= Information supplied =
^^^^^^^^^^^^^^^^
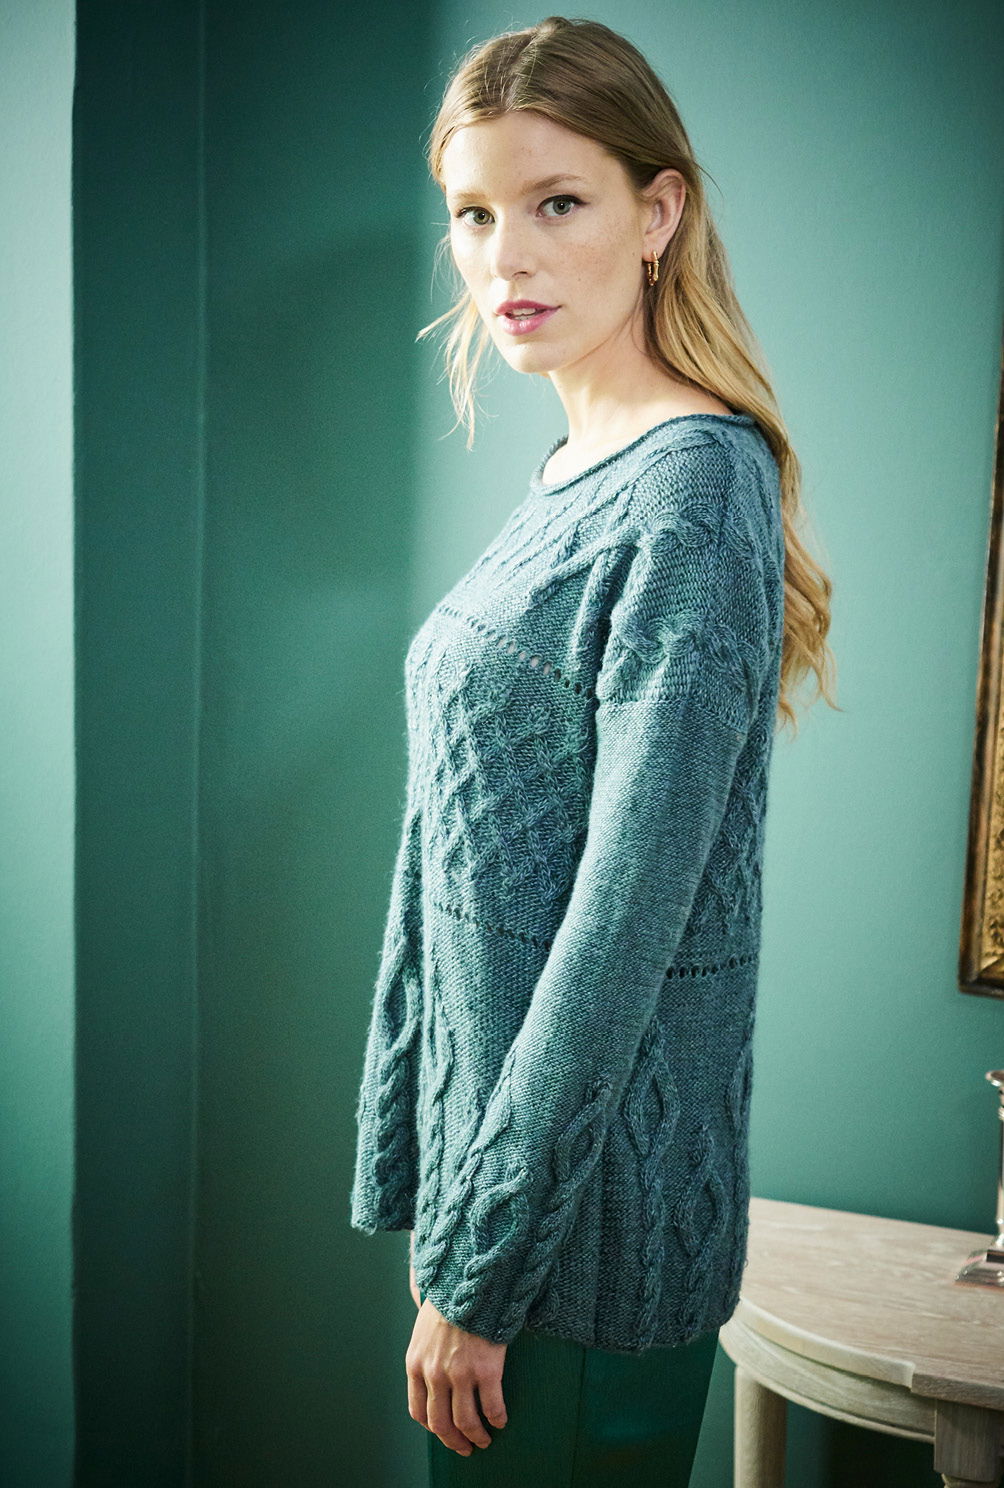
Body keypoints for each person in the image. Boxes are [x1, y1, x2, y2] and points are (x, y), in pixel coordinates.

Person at [350, 15, 836, 1485]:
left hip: (576, 1255)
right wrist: (437, 1183)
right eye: (475, 214)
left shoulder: (692, 489)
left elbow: (623, 927)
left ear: (657, 211)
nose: (508, 257)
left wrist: (483, 1263)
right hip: (506, 1218)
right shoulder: (576, 471)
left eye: (558, 202)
^^^^^^^^^^^^^^^^
= Activity =
Write the data out again word for word; leave the pictures behind.

= Solved problem =
Body keypoints for each person in the image. Boxes are [x1, y1, x2, y2] and points are (x, y), in pixel coordinates.

Person at [350, 15, 836, 1485]:
left hip: (576, 1255)
right wrist: (437, 1183)
right eye: (475, 214)
left shoulder: (692, 489)
left elbow: (623, 927)
left ear: (657, 211)
nose: (508, 257)
left wrist: (483, 1263)
right hip: (506, 1218)
right shoulder: (576, 471)
left eye: (558, 202)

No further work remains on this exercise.